We have z = H s + $\epsilon$ with $\epsilon \sim N(0, R)$ and $s \sim N(\mu, Q)$ where R and Q are symmetric and positive definite. I'm trying to derive the posterior distribution. I have p(s) and p(z|s). However I'm unsure of how to get p(z), and the marginal distribution of y so I can get the posterior distribution p(s|z) using bayes formula. Also R nxn. Q is nxn. H is nxn. s is nx1 and $\epsilon$ is nx1.
p(s) = $\frac{e^{-1/2(s-\mu)^TQ^{-1}(s-\mu)}}{(2*\pi)^{n/2}|Q|^{1/2}} $
p(z|s) = $\frac{e^{-1/2(z-Hs)^TR^{-1}(z-Hs)}}{(2*\pi)^{n/2}|R|^{1/2}} $
Any help would be appreciated.
When you find a posterior, it is true that $p(s|z)=\frac{p(z|s)p(s)}{p(z)}$ by Bayes rule. To do this, you would need to calculate the integral $p(z)=\int_{\Omega}p(z|s)p(s)ds$, however this turns out to be a constant (does not depend on s because it has been marginalized out) that will be part of the normalizing factor; consequently, it is more common to use the fact that $p(s|z)\propto p(z|s)p(s)$ to find the posterior density.
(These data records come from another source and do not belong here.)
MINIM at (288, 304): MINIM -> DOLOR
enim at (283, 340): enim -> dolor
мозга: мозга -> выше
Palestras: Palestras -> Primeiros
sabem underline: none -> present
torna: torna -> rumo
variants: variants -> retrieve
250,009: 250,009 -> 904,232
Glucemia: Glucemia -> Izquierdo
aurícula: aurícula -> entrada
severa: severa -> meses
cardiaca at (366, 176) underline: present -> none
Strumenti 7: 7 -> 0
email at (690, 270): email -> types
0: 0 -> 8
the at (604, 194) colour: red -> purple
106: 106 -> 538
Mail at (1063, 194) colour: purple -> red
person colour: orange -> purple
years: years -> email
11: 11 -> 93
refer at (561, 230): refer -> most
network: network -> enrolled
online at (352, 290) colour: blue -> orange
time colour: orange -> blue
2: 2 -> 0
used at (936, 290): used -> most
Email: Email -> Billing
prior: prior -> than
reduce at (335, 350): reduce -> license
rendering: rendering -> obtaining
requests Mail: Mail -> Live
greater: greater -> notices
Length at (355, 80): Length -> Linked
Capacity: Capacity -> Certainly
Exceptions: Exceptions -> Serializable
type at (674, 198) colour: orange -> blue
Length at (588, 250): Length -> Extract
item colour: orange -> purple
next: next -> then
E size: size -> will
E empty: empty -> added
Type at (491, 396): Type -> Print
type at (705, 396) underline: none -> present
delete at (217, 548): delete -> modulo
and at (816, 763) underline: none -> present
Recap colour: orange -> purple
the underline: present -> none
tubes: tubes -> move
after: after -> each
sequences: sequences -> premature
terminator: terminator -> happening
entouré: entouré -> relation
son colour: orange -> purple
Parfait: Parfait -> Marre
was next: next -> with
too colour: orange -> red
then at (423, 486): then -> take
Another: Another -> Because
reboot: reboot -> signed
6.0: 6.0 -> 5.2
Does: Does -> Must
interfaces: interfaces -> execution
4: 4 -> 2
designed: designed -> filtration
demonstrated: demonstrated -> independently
Here, we can write
$$\begin{split}p(s|z)&\propto p(z|s)p(s)\\ &\propto\exp-\frac 1 2 (s^T-\mu^T)Q^{-1}(s-\mu)\exp-\frac 1 2 (z^T-s^TH^T)R^{-1}(z-Hs)\end{split}$$
Focus on the part inside the exponentiation
$$\begin{split}s^TQ^{-1}s-2\mu^TQ^{-1}s+s^TH^TR^{-1}Hs-2z^TR^THs=\\ s^T\underbrace{(Q^{-1}+H^TR^{-1}H)}_{=\Sigma^{-1}}s-2\underbrace{(\mu^TQ^{-1}+z^TR^TH)}_{=A^T}s\end{split}$$
We want to write this in the form $(s-m)^T\Sigma^{-1}(s-m)=s^T\Sigma^{-1}s-2m^T\Sigma^{-1}s+m^T\Sigma^{-1}m$ . Let $A^T=m^T\Sigma^{-1}$, then $\Sigma A=m$. So we add and subtract (subtraction is not shown because it is part of the normalizing constant) $A^T\Sigma A$ from the expression.
$$s^T\Sigma^{-1}s-2A^Ts+A^T\Sigma A=(s-\Sigma A)^T\Sigma^{-1}(s-\Sigma A)$$
Thus the posterior of $s$ follows a multivariate normal with mean $\Sigma A=(Q^{-1}+H^TR^{-1}H)^{-1}(Q^{-1}\mu+H^TRz)$ and variance covariance matrix $(Q^{-1}+H^TR^{-1}H)^{-1}$.